An increase in haircuts for retained covered bonds announced by the ECB yesterday (Thursday) has been seen by analysts as most relevant to peripheral issuers, although mitigants were also cited and an overall improvement in haircuts highlighted.

Mario Draghi imageAs well as benefiting from reductions in haircuts for many categories within the ECB’s collateral framework, asset backed securities were targeted by other measures aimed at helping the securitisation market.

At the same time, the ECB announced additional haircuts for retained covered bonds of 8% for those rated AAA to AA- and 12% for BBB+ to BBB- issues.

IM Titulizacion, which runs the IM Cédulas programmes as well as securitisations, said that the changes “represent a clear improvement in the treatment of ABS while penalising the use of retained covered bonds”.

According to Bernd Volk, head of covered bond research at Deutsche Bank, the use of covered bonds as ECB collateral increased from Eu401.1bn in the first quarter of 2012 to Eu468.8bn in the first quarter of 2013, while the use of ABS had declined from Eu407.3bn to Eu337.9bn in the same period.

“The ECB is trying to stem the increasing relative importance of retained covered bonds used for ECB repo,” said Volk.

Jan King, senior covered bond analyst at RBS, highlighted the impact of the move on some peripheral issuers.

“The additional valuation haircuts for retained covered bonds will predominantly affect Spanish and Italian issuers who have made use of this instrument to a larger extent, particularly last year at times when primary market access had been shut,” he said, although he noted that parts of these bonds have subsequently been redeemed.

Another analyst saw the additional charges for retained covered bonds as potentially having a strong adverse impact, with the 12% markdown affecting issuers of covered bonds of credit quality step 3.

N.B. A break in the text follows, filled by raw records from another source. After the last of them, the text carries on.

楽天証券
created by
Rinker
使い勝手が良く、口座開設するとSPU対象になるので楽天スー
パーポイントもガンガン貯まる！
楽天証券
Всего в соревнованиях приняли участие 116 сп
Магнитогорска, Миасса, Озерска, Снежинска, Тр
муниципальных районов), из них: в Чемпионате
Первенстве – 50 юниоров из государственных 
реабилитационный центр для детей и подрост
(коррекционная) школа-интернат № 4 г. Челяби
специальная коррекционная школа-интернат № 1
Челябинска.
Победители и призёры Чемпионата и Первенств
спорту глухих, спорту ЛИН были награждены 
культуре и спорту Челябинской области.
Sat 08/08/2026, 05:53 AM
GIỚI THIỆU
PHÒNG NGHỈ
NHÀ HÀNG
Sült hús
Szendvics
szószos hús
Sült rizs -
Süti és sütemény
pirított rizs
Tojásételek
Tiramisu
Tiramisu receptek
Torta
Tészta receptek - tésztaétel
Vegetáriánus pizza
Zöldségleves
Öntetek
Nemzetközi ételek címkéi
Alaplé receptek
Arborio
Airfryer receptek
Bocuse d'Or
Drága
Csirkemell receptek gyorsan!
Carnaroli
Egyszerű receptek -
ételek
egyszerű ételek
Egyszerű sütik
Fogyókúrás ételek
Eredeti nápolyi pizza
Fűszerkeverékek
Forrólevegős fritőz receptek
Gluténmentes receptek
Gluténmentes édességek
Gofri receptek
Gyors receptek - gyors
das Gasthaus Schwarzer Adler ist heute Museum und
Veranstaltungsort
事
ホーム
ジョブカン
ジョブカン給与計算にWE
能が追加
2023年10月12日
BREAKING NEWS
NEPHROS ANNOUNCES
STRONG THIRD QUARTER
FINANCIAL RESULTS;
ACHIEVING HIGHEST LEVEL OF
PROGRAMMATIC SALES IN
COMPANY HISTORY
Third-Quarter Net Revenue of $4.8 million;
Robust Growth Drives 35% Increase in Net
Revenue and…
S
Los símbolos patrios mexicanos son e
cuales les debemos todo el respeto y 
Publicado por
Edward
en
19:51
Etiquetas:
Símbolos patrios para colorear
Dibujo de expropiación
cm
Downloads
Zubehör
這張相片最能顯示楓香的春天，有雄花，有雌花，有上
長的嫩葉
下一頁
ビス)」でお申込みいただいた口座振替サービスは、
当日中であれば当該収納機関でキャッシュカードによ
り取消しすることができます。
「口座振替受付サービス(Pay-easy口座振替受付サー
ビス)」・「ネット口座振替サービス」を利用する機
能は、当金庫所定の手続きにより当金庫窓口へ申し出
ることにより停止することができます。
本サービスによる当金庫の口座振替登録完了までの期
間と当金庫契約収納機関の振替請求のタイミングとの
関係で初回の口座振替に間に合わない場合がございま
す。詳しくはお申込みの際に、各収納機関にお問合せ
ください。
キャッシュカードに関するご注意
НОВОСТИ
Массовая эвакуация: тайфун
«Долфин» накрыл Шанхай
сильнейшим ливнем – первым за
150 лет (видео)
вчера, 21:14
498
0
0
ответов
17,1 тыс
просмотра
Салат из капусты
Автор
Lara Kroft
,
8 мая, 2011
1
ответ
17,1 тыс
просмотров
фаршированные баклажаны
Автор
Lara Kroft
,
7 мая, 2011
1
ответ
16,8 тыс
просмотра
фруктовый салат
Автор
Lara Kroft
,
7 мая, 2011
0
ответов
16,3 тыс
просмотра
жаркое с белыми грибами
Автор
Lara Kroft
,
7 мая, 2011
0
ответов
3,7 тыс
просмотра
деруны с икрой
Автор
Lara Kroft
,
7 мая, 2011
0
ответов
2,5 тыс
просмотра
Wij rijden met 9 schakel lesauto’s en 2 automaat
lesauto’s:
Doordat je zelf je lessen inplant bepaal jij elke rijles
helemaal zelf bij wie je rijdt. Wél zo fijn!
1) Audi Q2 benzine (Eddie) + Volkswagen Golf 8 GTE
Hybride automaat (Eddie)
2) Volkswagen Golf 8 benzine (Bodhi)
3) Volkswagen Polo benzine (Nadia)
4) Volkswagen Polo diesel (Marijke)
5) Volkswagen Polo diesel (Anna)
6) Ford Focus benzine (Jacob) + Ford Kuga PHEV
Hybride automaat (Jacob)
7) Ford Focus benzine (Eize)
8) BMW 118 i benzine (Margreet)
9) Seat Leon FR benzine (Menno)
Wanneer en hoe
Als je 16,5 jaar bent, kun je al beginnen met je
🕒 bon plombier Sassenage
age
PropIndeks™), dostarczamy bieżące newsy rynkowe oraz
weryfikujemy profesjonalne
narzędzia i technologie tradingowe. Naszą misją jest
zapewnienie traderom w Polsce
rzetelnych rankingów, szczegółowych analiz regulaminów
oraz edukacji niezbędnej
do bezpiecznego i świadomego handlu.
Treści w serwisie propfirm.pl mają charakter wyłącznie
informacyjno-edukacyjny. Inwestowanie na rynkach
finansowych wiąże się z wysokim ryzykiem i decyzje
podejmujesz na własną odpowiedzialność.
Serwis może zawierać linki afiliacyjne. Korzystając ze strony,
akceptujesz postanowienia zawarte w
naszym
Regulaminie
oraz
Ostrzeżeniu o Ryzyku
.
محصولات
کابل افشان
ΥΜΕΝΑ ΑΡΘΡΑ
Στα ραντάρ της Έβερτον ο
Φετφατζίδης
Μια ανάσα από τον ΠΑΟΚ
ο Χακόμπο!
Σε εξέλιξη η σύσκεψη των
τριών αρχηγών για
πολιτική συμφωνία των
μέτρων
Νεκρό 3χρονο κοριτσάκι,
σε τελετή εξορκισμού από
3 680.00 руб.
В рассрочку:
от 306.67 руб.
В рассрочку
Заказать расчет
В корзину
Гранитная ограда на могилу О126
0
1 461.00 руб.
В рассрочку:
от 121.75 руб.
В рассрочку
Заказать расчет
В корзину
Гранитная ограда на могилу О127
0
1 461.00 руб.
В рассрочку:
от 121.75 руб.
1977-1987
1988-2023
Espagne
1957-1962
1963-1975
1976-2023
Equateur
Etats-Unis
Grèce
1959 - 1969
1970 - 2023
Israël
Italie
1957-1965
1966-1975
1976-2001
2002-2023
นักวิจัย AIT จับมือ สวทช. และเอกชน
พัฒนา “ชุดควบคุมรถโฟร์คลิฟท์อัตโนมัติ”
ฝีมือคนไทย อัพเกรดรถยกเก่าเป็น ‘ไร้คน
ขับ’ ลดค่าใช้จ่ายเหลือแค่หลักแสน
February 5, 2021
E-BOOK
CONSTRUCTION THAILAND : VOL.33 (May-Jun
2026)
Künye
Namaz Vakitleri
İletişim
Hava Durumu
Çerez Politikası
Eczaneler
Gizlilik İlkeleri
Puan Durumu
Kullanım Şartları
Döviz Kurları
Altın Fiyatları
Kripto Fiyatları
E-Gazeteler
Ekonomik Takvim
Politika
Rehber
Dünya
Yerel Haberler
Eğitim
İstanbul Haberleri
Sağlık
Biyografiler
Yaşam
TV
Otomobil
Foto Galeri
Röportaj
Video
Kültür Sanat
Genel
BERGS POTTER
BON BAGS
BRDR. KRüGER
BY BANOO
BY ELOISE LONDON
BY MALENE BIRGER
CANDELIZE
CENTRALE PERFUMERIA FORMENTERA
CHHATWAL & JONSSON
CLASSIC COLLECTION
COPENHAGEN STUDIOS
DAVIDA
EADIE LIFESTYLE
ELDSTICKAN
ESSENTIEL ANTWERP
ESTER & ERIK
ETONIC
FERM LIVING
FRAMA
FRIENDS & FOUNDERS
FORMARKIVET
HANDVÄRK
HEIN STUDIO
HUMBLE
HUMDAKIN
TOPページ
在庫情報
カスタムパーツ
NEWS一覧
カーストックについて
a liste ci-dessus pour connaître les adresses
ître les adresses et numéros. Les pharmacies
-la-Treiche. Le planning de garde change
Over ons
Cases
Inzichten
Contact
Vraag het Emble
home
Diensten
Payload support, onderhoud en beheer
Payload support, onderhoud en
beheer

“That will be pretty painful for those that are heavy users,” he said, “and there will be some pressure to replace the funding they lose.”

However, he also identified some mitigants, such as the ECB’s Emergency Liquidity Assistance (ELA), which could allow some issuers to cope with the changes.

He suggested that issuers could potentially release collateral from repos using higher quality assets, and then replace what the funding they have lost by submitting lower quality collateral to the ELA scheme, which has more lenient criteria.

Michael Schulz, head of fixed income research at NordLB, played down the impact of the higher charges for retained covered bonds, saying that although some issuers in peripheral jurisdictions will be affected national central banks will probably step in to mitigate the impact of the ECB’s move.

“I expect that national central banks will close any potential refinancing gap that arises, and that a significant negative impact will therefore be avoided,” he said.

Deutsche’s Volk said that despite the focus on the relative improvement for ABS, the ECB could continue to be regarded as a friend to covered bonds.

“In our view, the adjusted haircut schedule confirms the supportive stance of the ECB regarding covered bonds (by lowering haircuts for most non-retained issues) but tries to balance the use of retained covered bonds versus ABS,” he said.

And NordLB’s Schulz saw the changes to the collateral rules are a positive signal that the ECB is seeking to support private sector financing of the real economy.

“What the ECB is doing fits 100% with what the European Commission said in its green paper about getting credit flowing to infrastructure projects and businesses,” he said, “and doing so via market financing.”